I used to have to test instruments in front of customer reps for acceptance. Tech Reps in peacetime are not the same as in the chaos of the SWP an '42. Pappy Gunn is perhaps the best known as he worked with General Kinney on B-25s. There were reps from lots of other companies and I was thinking about a lower level one. Would they travel on space available?
 
I used to have to test instruments in front of customer reps for acceptance. Tech Reps in peacetime are not the same as in the chaos of the SWP an '42. Pappy Gunn is perhaps the best known as he worked with General Kinney on B-25s. There were reps from lots of other companies and I was thinking about a lower level one. Would they travel on space available?

Sometimes they would get orders cut and travel just like the rest of the personnel.
 
Pappy Gunn wasn't a tech-rep, he was a colonel in the USAAF.

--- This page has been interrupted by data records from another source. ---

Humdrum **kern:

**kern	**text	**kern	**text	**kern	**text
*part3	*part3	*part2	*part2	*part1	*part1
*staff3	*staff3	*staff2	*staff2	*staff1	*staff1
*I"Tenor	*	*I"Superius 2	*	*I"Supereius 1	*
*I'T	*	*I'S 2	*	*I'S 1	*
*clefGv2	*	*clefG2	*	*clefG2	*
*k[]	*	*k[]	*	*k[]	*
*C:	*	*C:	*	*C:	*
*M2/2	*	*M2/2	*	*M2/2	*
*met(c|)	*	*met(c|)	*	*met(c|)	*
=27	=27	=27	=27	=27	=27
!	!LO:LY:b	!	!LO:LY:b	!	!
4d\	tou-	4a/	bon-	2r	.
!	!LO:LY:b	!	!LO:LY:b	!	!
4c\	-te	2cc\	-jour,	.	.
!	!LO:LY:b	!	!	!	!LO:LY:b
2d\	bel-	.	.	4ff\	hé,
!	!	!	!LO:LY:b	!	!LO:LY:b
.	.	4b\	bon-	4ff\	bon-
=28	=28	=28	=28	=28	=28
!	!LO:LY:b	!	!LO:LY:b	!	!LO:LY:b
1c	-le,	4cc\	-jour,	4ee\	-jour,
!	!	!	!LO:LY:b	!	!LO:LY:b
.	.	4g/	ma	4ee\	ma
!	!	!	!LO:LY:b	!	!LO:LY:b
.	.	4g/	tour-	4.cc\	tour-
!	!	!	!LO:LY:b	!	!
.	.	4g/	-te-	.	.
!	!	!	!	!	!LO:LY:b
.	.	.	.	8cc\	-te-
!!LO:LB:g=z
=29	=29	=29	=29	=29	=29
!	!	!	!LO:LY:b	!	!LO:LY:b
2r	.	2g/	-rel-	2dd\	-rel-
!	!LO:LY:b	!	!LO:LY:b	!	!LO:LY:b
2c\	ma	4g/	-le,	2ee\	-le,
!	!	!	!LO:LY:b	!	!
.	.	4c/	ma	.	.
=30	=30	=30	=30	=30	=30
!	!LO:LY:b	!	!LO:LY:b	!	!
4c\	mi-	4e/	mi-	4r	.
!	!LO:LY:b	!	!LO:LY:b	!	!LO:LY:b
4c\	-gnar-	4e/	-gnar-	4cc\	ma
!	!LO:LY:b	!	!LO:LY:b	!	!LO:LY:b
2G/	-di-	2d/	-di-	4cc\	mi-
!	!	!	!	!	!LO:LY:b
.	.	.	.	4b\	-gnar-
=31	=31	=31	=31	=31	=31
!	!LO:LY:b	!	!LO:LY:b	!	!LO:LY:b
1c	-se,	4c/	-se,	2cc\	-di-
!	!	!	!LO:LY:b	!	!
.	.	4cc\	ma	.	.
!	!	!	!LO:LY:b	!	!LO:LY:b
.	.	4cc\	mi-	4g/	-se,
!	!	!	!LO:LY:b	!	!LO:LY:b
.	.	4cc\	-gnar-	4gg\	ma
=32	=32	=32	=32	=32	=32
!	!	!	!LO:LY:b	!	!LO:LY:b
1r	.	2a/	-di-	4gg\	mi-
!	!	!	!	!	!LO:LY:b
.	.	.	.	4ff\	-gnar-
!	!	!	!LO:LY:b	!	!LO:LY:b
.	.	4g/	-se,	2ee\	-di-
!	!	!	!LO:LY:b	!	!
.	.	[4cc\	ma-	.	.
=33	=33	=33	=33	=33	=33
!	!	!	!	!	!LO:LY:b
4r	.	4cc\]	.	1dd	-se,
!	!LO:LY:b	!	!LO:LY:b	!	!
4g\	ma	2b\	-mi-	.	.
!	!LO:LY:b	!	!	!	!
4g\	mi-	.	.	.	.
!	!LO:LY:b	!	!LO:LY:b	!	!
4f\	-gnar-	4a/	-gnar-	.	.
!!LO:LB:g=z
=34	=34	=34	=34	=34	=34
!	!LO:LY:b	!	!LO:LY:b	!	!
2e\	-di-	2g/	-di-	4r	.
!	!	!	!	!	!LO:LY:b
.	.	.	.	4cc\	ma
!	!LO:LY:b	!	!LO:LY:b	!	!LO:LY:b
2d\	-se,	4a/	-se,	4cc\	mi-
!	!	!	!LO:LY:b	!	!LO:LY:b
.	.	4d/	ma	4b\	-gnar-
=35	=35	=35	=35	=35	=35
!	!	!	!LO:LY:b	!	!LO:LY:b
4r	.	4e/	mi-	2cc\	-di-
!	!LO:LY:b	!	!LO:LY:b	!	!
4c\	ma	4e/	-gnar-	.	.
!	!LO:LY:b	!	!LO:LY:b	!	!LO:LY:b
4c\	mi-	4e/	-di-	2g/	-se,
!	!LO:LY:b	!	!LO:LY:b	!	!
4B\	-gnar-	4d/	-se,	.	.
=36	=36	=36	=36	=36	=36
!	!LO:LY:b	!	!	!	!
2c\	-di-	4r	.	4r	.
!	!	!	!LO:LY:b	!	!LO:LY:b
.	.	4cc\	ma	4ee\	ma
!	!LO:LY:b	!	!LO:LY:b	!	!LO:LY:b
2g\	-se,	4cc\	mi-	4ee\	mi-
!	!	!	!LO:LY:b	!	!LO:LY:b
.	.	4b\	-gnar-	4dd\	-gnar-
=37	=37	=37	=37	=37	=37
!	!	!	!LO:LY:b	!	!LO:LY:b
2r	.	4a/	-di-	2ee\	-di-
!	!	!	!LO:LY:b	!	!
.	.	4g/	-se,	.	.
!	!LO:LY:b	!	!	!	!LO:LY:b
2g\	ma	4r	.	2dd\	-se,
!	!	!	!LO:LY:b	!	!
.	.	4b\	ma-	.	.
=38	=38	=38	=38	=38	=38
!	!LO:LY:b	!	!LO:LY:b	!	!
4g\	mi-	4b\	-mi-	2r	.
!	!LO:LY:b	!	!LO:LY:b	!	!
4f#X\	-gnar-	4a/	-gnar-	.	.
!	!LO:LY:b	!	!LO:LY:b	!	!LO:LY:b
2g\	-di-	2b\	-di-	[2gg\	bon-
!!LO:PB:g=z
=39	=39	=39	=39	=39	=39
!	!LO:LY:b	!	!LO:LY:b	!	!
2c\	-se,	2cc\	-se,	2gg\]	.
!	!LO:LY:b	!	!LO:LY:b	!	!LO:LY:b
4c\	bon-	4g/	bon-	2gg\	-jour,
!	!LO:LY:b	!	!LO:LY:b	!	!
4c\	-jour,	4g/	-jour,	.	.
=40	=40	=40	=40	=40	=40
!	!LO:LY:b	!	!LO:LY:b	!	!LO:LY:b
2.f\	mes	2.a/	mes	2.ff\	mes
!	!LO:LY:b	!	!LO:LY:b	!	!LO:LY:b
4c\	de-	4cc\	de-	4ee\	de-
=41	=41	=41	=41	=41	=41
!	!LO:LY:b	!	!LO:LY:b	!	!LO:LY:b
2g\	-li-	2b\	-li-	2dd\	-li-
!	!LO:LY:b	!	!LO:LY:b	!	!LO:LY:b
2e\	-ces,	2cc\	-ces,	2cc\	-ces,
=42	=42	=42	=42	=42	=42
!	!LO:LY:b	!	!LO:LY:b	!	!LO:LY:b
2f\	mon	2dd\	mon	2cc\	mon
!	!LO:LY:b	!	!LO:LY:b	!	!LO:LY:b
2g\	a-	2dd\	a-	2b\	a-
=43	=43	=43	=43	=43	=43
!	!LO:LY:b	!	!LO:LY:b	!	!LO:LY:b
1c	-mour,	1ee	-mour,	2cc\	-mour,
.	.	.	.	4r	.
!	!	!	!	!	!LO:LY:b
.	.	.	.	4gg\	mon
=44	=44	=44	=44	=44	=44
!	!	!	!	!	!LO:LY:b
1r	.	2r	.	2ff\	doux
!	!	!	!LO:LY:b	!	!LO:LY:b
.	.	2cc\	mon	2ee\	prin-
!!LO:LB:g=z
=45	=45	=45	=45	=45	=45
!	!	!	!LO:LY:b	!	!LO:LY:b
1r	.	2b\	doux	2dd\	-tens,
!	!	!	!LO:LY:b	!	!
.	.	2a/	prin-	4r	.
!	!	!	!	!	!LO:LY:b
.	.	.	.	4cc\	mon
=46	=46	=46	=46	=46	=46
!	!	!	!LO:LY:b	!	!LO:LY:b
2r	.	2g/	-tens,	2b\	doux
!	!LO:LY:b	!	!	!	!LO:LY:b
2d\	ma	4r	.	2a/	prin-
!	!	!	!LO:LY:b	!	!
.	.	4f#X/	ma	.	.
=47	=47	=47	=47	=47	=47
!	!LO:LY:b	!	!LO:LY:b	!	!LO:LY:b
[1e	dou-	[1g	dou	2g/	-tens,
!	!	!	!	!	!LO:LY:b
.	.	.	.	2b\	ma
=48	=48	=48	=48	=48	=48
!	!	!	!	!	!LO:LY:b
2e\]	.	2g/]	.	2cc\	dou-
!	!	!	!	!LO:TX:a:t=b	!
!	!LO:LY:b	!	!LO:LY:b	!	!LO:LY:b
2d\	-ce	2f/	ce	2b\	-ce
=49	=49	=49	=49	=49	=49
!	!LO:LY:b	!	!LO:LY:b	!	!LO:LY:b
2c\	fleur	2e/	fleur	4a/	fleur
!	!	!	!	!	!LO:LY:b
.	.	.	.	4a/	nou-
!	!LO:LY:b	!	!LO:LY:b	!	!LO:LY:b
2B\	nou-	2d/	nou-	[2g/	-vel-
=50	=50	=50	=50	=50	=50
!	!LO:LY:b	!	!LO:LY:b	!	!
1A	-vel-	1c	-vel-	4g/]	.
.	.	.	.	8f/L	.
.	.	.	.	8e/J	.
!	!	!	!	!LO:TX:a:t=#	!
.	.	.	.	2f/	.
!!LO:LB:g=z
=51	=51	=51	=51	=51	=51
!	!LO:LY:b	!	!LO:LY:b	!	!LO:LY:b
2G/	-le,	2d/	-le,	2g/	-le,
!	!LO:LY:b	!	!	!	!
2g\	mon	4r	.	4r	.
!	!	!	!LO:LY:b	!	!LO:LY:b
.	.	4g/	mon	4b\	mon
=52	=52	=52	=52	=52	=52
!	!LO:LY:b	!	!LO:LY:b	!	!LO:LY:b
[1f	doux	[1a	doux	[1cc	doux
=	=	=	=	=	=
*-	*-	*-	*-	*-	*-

Retired from the Navy in 1939, ran a civilian air freight company, I think in the Philippines, until the war started in the Pacific, commissioned directly into the USAAF a little after Pearl Harbor.
 
I've worked as a tech rep and right now interface directly with USAF personnel. Ditto Greg's comment however both parties are held to a contract. Anytime air force personnel start telling us what to do and if it's not within the scope of our contract, we start billing. $$$$$


^^^^ This. Being a flightline Pro-Super (USAF) and spending a lot of time with Boeing tech reps I can concur with these statements. On offshore deployments, the tech reps will eat at our facilities and have their own billeting or tents. But otherwise it is a job for them and take their cues from their employers and not necessarily us. Although we elevate a request if the tech rep is less than cooperative and then it works its way back down to the tech rep. We have to work in concert together and for the most part it is respectful and helpful.